• Stated exercise A: In the sermon excerpt, what compels God to be so impassioned for the global mission of the church?
• Stated exercise B: Please transcribe the part of the sermon excerpt that opens with the words containing "We have repeatedly" and closes with "the greatest cause.".
──────── Supplied passage
We have repeatedly seen that God is impassioned
about this—He sent his only Son to die for this and he sent his Holy Spirit to the church so that we could accomplish
this mission.
It would be hard to imagine how God could
be invested in a goal more than He is in the mission of the church.
We have seen that we his church are not
only called to work for the completion of this mission, this mission lies at the very core of who we are as believers. Given
that, if we are not impassioned about the global mission of Christ’s church there is something deeply wrong with
us and we dare not allow ourselves to live in a state of apathy and indifference to something that God is so impassioned
about. Last week, we began to examine by far the most important
reason why a believer is not impassioned about the greatest cause.
That is, because we do not have as our main
motive for the mission of the church, GOD’S main motive for the mission of the church.
We saw from numerous texts that what compels
God to be so impassioned for the global mission of the church is his zeal for his own glory to be spread to the
nations. We gave text after text showing this is God’s motivation
not only for the fulfillment of the Great Commission, but for EVERYTHING he does.
────────────────
──────── Dataset excerpt
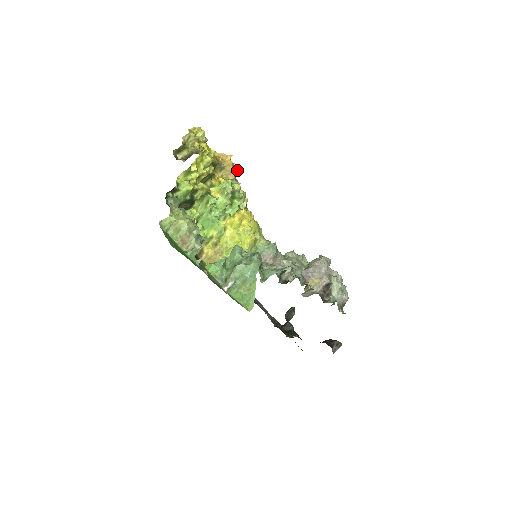
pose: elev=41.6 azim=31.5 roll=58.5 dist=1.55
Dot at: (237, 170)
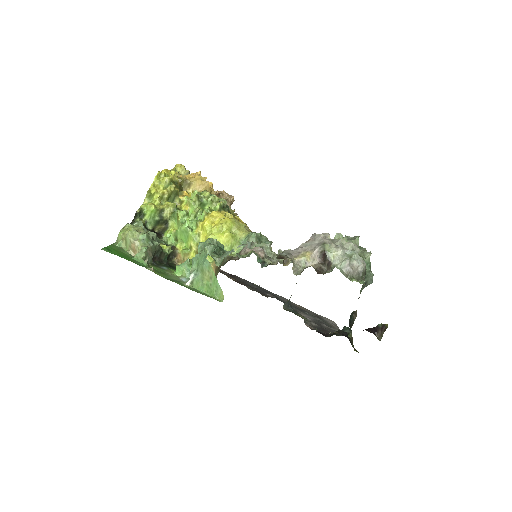
Dot at: (207, 181)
────────────────
• Worked solution A: His zeal for his own glory to be spread to the nations.

• Worked solution B:
We have repeatedly seen that God is impassioned
about this—He sent his only Son to die for this and he sent his Holy Spirit to the church so that we could accomplish
this mission.
It would be hard to imagine how God could
be invested in a goal more than He is in the mission of the church.
We have seen that we his church are not
only called to work for the completion of this mission, this mission lies at the very core of who we are as believers. Given
that, if we are not impassioned about the global mission of Christ’s church there is something deeply wrong with
us and we dare not allow ourselves to live in a state of apathy and indifference to something that God is so impassioned
about. Last week, we began to examine by far the most important
reason why a believer is not impassioned about the greatest cause.